Une course en VTC qui devait simplement lui permettre de rentrer chez elle a pris une tournure dramatique. À Caen, une jeune femme de 20 ans affirme avoir été violée par le chauffeur qui venait de la déposer à son domicile.
Une soirée qui vire au cauchemar à Caen
Les faits se seraient produits dans la nuit du 15 au 16 juillet 2026, à Caen, dans le Calvados.
Âgée de 20 ans, la jeune femme venait de passer la soirée avec sa petite amie. Au moment de rentrer, elle décide de prendre seule un Uber pour rejoindre son domicile.
Le trajet se déroule normalement. Le chauffeur la dépose finalement devant chez elle. Rien ne laisse alors penser que la soirée va prendre une tout autre tournure.
Quelques instants plus tard, le conducteur aurait repris contact avec elle. Il lui aurait proposé de revenir dans le véhicule pour fumer une cigarette avec lui.
La jeune femme, qui l’avait trouvé cordial pendant le trajet, accepte.
Le chauffeur VTC aurait agressé la jeune femme
Une fois installée de nouveau sur le siège passager, la situation aurait rapidement dégénéré.
Selon les éléments rapportés dans cette affaire, le chauffeur, âgé de 53 ans, se serait jeté sur la jeune femme avant de la violer.
Une scène particulièrement traumatisante pour la victime, qui venait pourtant de rentrer chez elle après une soirée ordinaire. Pourquoi serait-elle remontée dans le véhicule ? Elle aurait simplement accepté une proposition qu’elle ne pensait pas dangereuse.
Quelques heures après les faits présumés, la jeune femme s’est rendue auprès des autorités pour déposer plainte.
Le suspect placé en détention provisoire
Une enquête a rapidement été ouverte afin de faire la lumière sur les circonstances de cette agression présumée.
Le chauffeur, identifié comme Abdelwahab Amari, a été interpellé puis placé en garde à vue. D’après les informations rapportées, cet homme, père de trois enfants, n’était jusqu’alors pas connu des services de police.
Fin juillet 2026, il a été mis en examen pour viol et placé en détention provisoire.
Cette mise en examen ne signifie toutefois pas qu’il a été reconnu coupable.

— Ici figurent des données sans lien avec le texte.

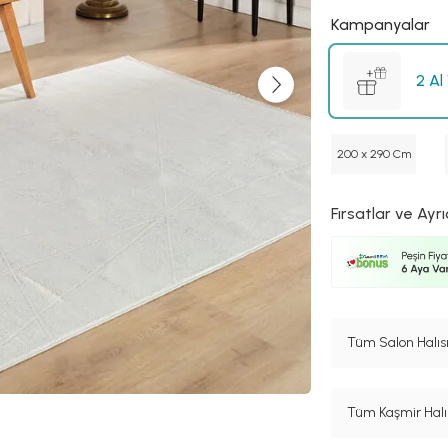
Kampanyalar
2 Al
200 x 290 Cm
Fırsatlar ve Ayrı
Tüm Salon Halısı
Tüm Kaşmir Halı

En France, toute personne mise en cause reste présumée innocente tant qu’une décision de justice définitive n’a pas établi sa culpabilité.
Sa demande de remise en liberté refusée
L’affaire connaît un nouveau développement quelques jours plus tard.
Le mardi 4 août 2026, la demande de remise en liberté formulée par le suspect a été refusée. Il reste donc détenu dans l’attente de la suite de la procédure judiciaire.
L’enquête devra désormais permettre de préciser les circonstances exactes de cette nuit et d’établir les responsabilités de chacun. Les investigations se poursuivent sous l’autorité de la justice.